As described above, according to the present invention, the crosstalk noise between the wirings can be reduced by the parallel wiring groups alternately stacked in the multilayer wiring body, and the specific dielectric constant can be set at a predetermined position. EMI noise can be prevented without deteriorating the electrical characteristics by arranging the ground conductor layer through the insulating layer with high efficiency, and accurate and stable without malfunctioning electronic components such as semiconductor devices that operate at high speed. Thus, a multilayer wiring board suitable for an electronic circuit board, a package for accommodating a semiconductor element, and the like, which can be operated in a short time, can be provided.

[Brief description of the drawings]

FIGS. 1 (a) to 1 (c) each show a first insulating layer, a second insulating layer, and a ground conductor layer (first embodiment) showing an example of an embodiment of a multilayer wiring body according to a multilayer wiring board of the present invention. FIG. 3 is a plan view of a third insulating layer).

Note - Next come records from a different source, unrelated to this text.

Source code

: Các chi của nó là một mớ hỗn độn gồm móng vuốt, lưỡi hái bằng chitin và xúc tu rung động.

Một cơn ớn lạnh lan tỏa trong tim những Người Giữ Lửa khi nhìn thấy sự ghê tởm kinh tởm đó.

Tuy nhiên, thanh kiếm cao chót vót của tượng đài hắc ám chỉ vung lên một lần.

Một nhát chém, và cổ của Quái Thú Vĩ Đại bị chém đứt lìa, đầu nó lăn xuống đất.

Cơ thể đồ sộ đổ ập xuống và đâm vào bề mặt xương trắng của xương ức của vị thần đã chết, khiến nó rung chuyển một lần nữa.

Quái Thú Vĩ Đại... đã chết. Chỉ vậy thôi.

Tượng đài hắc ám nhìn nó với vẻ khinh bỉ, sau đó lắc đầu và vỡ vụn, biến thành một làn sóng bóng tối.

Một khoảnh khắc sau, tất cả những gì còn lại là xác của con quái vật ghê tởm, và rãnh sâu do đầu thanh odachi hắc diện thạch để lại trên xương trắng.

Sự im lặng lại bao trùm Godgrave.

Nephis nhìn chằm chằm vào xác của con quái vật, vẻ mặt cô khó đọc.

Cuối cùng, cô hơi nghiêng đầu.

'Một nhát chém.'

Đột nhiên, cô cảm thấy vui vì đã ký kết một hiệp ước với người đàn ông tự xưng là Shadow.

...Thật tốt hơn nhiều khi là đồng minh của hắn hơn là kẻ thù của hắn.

FIG. 2 is a cross-sectional view of a principal part corresponding to the line AA ′ of FIG. 1, showing an example of an embodiment of the multilayer wiring board of the present invention including the multilayer wiring body shown in FIG.

[Explanation of symbols]

... Insulating layer L1, L2... Parallel wiring group P1, P2... Power supply wiring G1, G2... Ground wiring S1, S2... Signal wiring GL. ····· Ground conductor layer ε _r 1 ······ Relative permittivity between first and second insulation layers ε _r 2 ········ Between ground conductor layer and second insulation layer Relative permittivity

 ──────────────────────────────────────────────────続 き Continued on the front page F term (reference) 5E321 AA17 BB25 GG09 5E338 AA03 CC01 CC04 CC05 CD01 EE13 5E346 AA12 BB01 BB11 CC04 CC08 CC16 CC21 CC32 CC35 CC36 CC37 CC38 CC39 EE29 GG24 HH03 HH07

Claims (3)

[Claims] 1. A second parallel wiring group including a signal wiring and having a second parallel wiring group orthogonal to the first parallel wiring group on a first insulating layer having a first parallel wiring group including a signal wiring. And a stacked wiring body in which the first and second parallel wiring groups are electrically connected by a through conductor group, and the parallel wiring body is provided above and / or below the stacked wiring body. A third insulating layer having a ground conductor layer facing the wiring group, and a relative dielectric constant between the ground conductor layer and the first and / or second parallel wiring group being set to the first dielectric layer; And a dielectric constant smaller than the relative permittivity between the second parallel wiring group. 2. The dielectric constant between the ground conductor layer and the first and / or second parallel wiring group is set to 0.2 to less than the relative dielectric constant between the first and second parallel wiring groups. 2. The multilayer wiring board according to claim 1, wherein the ratio is set to 0.9 times. 3. The first and second parallel wiring groups each include a plurality of signal wirings and a power supply wiring or a ground wiring adjacent to each signal wiring.
Or the multilayer wiring board according to claim 2.